## Exercise objective
What is needed is a verbatim copy of the data, minus the pictures.

## Data to process
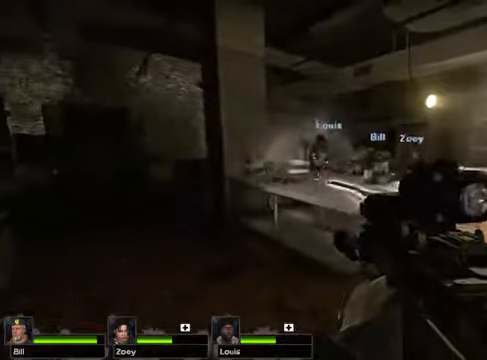
Gameplay with keyboard and mouse; each line is a JSON object with the keys and mouse buttons held at the frame after it. "events" lists presses ("down") and releases ("up") of "1", "2", "3", "4", "5", "a", "alt", "c", "caps_lock", "ctrl", "d", "e", "g", "q", "r", "s", "shift", "space", "t", "tab", "v", "w", "x", "z", "mouse_left", "mouse_wheel" and "mouse_right" between this image and that frame as [ms after this image, input, new state], when the widget could be followed in between. "mouse_left", "mouse_wheel", "mouse_right" = the "left", "wheel", "right" buttons of the "mouse" list. No other keys are recorded. "wheel" means that the mouse wheel is clicked or scrolled. Not read: f mouse_move.
{"keys": ["d", "w"], "mouse": [], "events": [[68, "d", "down"], [170, "w", "down"], [271, "d", "up"], [474, "d", "down"]]}
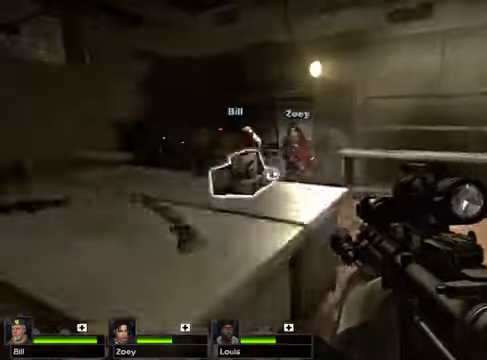
{"keys": [], "mouse": ["right"]}
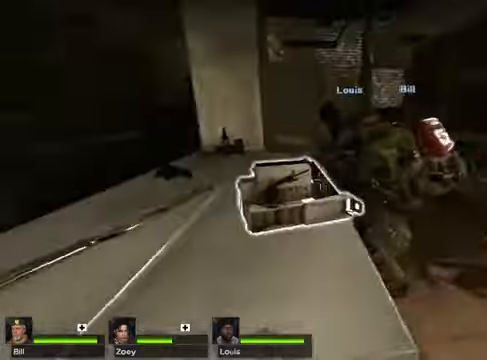
{"keys": ["a"], "mouse": []}
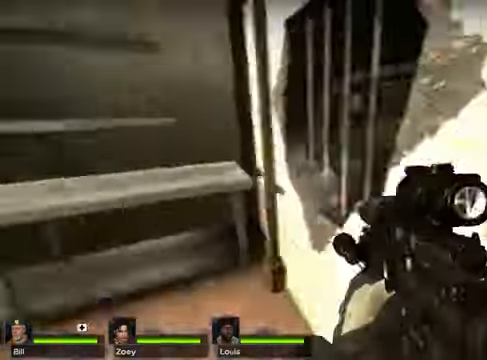
{"keys": [], "mouse": []}
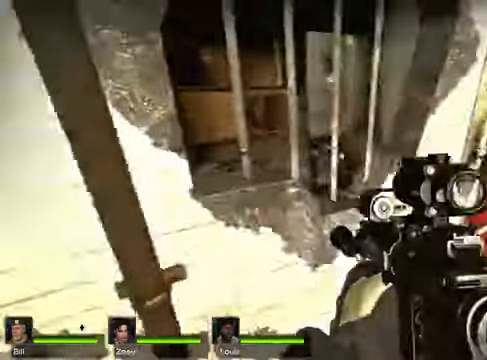
{"keys": ["w"], "mouse": [], "events": [[338, "d", "down"], [439, "w", "down"], [473, "d", "up"]]}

## Answer to the exercise
Gameplay with keyboard and mouse; each line is a JSON object with the keys and mouse buttons held at the frame after it. "events" lists presses ("down") and releases ("up") of "1", "2", "3", "4", "5", "a", "alt", "c", "caps_lock", "ctrl", "d", "e", "g", "q", "r", "s", "shift", "space", "t", "tab", "v", "w", "x", "z", "mouse_left", "mouse_wheel" and "mouse_right" between this image and that frame as [ms after this image, input, new state], when the widget could be followed in between. "mouse_left", "mouse_wheel", "mouse_right" = the "left", "wheel", "right" buttons of the "mouse" list. No other keys are recorded. "wheel" means that the mouse wheel is clicked or scrolled. Not read: f mouse_move.
{"keys": ["d", "w"], "mouse": [], "events": [[68, "d", "down"], [170, "w", "down"], [271, "d", "up"], [474, "d", "down"]]}
{"keys": [], "mouse": ["right"]}
{"keys": ["a"], "mouse": []}
{"keys": [], "mouse": []}
{"keys": ["w"], "mouse": [], "events": [[338, "d", "down"], [439, "w", "down"], [473, "d", "up"]]}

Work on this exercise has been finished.